**INPUT FOR THIS TASK:**

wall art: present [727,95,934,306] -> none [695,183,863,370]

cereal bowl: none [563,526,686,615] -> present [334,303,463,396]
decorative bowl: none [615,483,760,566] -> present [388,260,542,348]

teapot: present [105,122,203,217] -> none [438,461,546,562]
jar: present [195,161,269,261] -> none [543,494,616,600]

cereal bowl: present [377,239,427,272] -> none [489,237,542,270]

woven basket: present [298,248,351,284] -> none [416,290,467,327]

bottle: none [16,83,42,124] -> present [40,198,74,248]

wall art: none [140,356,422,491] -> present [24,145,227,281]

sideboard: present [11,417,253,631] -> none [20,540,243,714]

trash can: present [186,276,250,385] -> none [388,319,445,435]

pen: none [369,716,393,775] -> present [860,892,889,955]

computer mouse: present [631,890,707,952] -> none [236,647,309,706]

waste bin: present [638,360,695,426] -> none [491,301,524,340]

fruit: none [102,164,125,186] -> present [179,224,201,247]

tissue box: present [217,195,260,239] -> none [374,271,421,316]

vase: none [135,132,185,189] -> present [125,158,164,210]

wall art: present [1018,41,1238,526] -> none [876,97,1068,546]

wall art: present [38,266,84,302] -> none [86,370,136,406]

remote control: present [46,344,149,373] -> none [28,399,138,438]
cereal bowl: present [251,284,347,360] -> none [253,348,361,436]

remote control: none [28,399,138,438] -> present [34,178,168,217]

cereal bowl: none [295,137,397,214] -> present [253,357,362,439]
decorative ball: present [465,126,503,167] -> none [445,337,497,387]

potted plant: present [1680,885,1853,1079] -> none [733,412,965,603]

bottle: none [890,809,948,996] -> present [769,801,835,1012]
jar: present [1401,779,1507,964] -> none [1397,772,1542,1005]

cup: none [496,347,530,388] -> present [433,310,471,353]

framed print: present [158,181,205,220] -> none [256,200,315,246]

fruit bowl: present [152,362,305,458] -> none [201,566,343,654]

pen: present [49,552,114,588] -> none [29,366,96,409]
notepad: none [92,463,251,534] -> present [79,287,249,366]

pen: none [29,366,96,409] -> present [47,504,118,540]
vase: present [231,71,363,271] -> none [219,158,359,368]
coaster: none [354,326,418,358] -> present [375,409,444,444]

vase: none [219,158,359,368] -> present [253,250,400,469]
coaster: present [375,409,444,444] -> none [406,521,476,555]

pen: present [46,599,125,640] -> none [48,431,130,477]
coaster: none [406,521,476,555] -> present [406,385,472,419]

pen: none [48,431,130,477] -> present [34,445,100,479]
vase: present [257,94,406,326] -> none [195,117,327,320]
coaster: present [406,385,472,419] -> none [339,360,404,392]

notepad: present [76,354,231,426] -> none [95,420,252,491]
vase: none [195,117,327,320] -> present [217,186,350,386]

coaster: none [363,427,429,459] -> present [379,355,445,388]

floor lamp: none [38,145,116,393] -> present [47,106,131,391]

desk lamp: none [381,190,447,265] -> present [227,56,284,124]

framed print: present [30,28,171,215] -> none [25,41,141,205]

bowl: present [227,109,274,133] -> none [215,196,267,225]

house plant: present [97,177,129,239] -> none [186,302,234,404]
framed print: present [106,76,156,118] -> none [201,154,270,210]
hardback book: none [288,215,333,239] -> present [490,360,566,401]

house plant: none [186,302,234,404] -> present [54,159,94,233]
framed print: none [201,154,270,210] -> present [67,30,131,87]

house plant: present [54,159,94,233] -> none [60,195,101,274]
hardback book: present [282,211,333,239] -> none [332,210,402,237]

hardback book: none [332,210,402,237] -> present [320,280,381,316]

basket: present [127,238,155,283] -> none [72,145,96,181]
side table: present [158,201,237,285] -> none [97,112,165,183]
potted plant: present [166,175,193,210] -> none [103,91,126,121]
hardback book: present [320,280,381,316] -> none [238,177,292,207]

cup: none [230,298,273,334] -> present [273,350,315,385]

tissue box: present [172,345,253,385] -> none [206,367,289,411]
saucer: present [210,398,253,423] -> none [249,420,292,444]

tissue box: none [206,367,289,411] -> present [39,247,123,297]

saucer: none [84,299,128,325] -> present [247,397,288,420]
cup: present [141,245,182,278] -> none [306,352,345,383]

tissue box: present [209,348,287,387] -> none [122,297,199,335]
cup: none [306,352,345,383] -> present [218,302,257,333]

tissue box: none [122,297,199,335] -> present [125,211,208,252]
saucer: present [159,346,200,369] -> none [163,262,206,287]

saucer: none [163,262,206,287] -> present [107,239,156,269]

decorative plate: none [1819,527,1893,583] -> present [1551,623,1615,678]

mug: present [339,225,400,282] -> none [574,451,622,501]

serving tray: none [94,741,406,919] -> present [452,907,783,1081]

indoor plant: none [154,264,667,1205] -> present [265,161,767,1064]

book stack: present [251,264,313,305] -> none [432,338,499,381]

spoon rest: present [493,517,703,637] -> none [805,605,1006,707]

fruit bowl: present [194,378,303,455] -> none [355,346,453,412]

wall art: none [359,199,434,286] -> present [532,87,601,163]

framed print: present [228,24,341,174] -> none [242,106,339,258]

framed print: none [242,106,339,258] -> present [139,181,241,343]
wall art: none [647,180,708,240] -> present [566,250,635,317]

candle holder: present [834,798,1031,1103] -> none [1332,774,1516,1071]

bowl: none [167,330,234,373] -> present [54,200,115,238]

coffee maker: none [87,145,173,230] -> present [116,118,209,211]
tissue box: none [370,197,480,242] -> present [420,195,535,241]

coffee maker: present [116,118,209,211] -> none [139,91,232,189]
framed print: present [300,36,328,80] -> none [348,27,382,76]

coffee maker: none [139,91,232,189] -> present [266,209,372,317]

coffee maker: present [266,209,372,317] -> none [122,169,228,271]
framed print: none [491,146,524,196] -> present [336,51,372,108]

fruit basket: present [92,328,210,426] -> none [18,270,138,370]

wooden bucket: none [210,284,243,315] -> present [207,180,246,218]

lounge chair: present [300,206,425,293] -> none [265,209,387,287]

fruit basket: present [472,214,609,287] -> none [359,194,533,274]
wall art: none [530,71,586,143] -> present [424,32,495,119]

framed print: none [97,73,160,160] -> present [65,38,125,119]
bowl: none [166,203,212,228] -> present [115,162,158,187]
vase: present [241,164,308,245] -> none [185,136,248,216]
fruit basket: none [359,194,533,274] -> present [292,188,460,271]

**WHAT YOU SHOULD DO:**
Go line by line through the material and count the lines holding the word "maker". State only the total.

**YOUR SOLUTION:**
4